Tots at the Computer: Educators Debate Value of Use at Young Age

ALAN CHENG ignores the caged rabbit, his classmates, and the colorful clutter of his classroom to focus on a large computer screen. He dons a pair of oversized black headphones and palms a computer mouse only partially covered by his diminutive hand.

Within seconds Alan is singing ``Eensy Weensy Spider'' aloud, his head bobbing up and down along with the cartoon characters on the screen. When he bakes a computer cake, the spider cracks a one liner: ``This cake is delicious; I think I'll give up flies.''

The humor wins over its audience. ``I like the computer,'' Alan says, ``because it's funny.''

Alan, a five-year-old kindergarten student at P.S. No. 1 in lower Manhattan, is one of a growing number of children age 3 to 6 nationwide who are learning on high-tech interactive computers. He clearly enjoys the machine, a sentiment which some educators feel can give it a revolutionary role in teaching the very young. Others are not so sure and say the computer may turn out to be just an overhyped tool.

In any case, interest is booming nationwide. There are now 600 educational software programs aimed at children age 3 to 8, up from about 250 five years ago, according to Charles Hohmann, whose Ypsilanti, Mich.-based nonprofit High Scope Foundation publishes the ``Buyer's Guide to Young Children's Software.''

Dustin Heuston, head of the nonprofit Waterford Institute in Sandy, Utah, which designed the software and donated the computers to P.S. No. 1, believes that computers can have the same radical effect on education that the printing press did in the 15th century. ``For the first time ... since the invention of the book, the additional available work that the education delivery system can produce will be increased exponentially rather than arithmetically,'' he writes in an essay ``School Improvement Models.''

One of the computer's great virtues, educators say, is its ability to give poorly disciplined children the kind of individualized attention impossible in a large class. For example, one child who frequently wanders away from group activities at P.S. No. 1's kindergarten class pays close attention when his turn at the computer comes up.

``Any discipline problems sort of melt away when you take kids to computer lab,'' says Jeannette Hom, a P.S. No. 1 administrator. ``It makes learning a lot of fun and really painless.''

For socially disadvantaged children, it's especially important to start computer training early, Mr.
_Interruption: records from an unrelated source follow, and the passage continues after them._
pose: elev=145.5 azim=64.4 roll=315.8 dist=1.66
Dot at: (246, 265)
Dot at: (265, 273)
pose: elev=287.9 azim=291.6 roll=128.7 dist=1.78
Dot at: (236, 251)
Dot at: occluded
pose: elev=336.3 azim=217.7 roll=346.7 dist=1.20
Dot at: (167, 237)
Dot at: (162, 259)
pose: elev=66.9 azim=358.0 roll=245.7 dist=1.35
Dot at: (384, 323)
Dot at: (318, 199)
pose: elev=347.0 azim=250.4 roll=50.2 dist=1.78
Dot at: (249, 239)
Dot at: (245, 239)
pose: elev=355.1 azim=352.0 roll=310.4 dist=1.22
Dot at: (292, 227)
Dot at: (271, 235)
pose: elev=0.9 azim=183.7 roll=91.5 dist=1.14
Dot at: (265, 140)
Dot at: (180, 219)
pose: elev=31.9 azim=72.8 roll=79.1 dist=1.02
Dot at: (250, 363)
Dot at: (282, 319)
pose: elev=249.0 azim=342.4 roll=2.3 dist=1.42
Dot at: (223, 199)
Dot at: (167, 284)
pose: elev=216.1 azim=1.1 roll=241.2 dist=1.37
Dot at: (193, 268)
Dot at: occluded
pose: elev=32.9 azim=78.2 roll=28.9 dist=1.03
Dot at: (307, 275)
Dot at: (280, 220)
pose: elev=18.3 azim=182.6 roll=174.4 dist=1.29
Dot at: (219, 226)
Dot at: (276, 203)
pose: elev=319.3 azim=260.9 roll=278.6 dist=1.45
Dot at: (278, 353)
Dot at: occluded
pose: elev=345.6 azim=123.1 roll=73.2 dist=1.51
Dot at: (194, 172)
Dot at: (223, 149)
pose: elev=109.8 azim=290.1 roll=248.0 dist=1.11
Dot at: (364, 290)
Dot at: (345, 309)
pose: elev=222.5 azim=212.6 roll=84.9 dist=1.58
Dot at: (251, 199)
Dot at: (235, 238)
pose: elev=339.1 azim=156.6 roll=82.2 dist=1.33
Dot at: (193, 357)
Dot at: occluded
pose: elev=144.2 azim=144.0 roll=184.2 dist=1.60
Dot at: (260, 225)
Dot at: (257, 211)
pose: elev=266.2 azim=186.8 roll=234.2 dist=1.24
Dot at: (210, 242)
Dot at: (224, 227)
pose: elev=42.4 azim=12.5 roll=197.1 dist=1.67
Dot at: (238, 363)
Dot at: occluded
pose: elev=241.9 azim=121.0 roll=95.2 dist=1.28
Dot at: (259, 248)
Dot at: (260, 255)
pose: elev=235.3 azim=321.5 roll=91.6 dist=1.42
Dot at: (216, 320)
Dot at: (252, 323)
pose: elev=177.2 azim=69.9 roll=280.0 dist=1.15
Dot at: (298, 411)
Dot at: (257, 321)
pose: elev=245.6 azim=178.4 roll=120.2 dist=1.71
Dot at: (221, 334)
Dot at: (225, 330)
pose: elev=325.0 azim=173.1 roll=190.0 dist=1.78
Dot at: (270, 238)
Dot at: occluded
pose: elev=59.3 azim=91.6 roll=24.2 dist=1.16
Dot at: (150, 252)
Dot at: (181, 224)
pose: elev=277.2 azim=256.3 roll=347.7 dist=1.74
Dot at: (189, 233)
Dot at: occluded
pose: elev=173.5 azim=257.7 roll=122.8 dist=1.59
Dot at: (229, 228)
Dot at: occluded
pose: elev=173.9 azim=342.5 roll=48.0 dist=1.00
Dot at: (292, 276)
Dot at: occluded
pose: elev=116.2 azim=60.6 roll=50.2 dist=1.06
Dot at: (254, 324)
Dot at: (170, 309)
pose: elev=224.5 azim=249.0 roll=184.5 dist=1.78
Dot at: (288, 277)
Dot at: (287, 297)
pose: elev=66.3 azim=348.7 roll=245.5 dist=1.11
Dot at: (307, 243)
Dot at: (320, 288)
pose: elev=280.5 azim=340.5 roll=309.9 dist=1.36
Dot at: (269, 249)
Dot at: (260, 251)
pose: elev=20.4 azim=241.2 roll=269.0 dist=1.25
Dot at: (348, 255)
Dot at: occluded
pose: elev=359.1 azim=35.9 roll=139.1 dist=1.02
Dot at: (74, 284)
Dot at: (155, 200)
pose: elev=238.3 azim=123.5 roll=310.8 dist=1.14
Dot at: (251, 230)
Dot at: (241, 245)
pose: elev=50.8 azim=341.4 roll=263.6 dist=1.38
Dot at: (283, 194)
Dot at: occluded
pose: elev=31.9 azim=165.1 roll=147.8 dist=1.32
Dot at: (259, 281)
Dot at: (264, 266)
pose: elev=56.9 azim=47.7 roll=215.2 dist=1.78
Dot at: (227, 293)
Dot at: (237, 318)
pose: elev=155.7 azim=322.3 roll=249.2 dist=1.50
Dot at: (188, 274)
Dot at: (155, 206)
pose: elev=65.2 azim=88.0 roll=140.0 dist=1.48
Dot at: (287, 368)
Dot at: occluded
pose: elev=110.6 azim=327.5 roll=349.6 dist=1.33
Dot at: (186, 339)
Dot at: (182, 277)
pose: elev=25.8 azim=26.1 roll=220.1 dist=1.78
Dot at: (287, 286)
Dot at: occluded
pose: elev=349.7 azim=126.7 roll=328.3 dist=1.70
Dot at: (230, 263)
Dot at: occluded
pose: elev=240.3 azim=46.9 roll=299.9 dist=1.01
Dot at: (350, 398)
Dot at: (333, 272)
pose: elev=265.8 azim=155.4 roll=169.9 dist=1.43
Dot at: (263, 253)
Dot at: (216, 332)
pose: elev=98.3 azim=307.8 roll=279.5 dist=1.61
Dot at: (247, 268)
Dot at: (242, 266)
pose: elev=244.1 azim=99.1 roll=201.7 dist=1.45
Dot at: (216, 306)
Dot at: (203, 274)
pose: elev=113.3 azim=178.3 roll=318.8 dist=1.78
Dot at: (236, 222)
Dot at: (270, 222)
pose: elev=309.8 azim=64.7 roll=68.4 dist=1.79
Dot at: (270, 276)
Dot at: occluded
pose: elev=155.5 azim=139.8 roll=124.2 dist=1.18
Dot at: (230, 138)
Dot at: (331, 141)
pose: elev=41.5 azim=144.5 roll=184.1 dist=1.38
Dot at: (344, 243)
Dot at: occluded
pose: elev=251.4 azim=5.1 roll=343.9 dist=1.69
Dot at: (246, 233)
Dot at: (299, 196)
Heuston says, lest they fall behind other students and never catch up. ``The social implications are staggering,'' he says, because today ``inner-city children are losing about half a grade [of learning] a year.''

Some educators respond that Heuston and others overglorify the potential of the computer for the very young.

``They are going to get more language exposure which is certainly great, but it doesn't mean that kids are going to be suddenly reading at age three,'' says Sharon Carver, a cognitive psychologist and director of the Children's School at Carnegie Mellon University in Pittsburg. ``They are always going to have certain memory constraints.''

Anastasia Samaras, director of teacher education at Catholic University in Washington, D.C., contends that while the computer is a useful tool, it is often wasted by untrained teachers who are unsure what to do with the machine. She says some teachers see computers as little more than electronic babysitters.

Propopents counter that computers can help give students of different ethnic backgrounds a common reference point. For example, about 70 percent of children at P.S. No. 1 are of Chinese decent. With the latest CD-ROM software, the children can further their knowledge of English through interactive games that fuse sharp video images with songs and spoken sentences.

Financing remains a problem. Waterford, funded by grants and software sales, has set up the P.S. No. 1 program and will add computers to another New York City public school and three private schools next month. Other schools turn to parents, grants, or their own budgets to buy computers.

Money is also an obstacle in software development, which means that many programs on the market lag behind educators' lofty visions. ``Most of the software they have available is not very good,'' says Avrum Weinzweig, professor of mathematics at the University of Illinois in Chicago who directs a program that trains kindergarten and elementary-school teachers to teach math using computers. ``The problem is that the money isn't there, so the really top software people'' work in more profitable areas, he says.

Financing hurdles aside, some worry that better software will mean that Johnny will spend too much time in front of a screen, isolated from his peers. ``Like everything else, it should be done in moderation,'' says Cornelia Brunner, associate director of New York's Center for Children and Technology.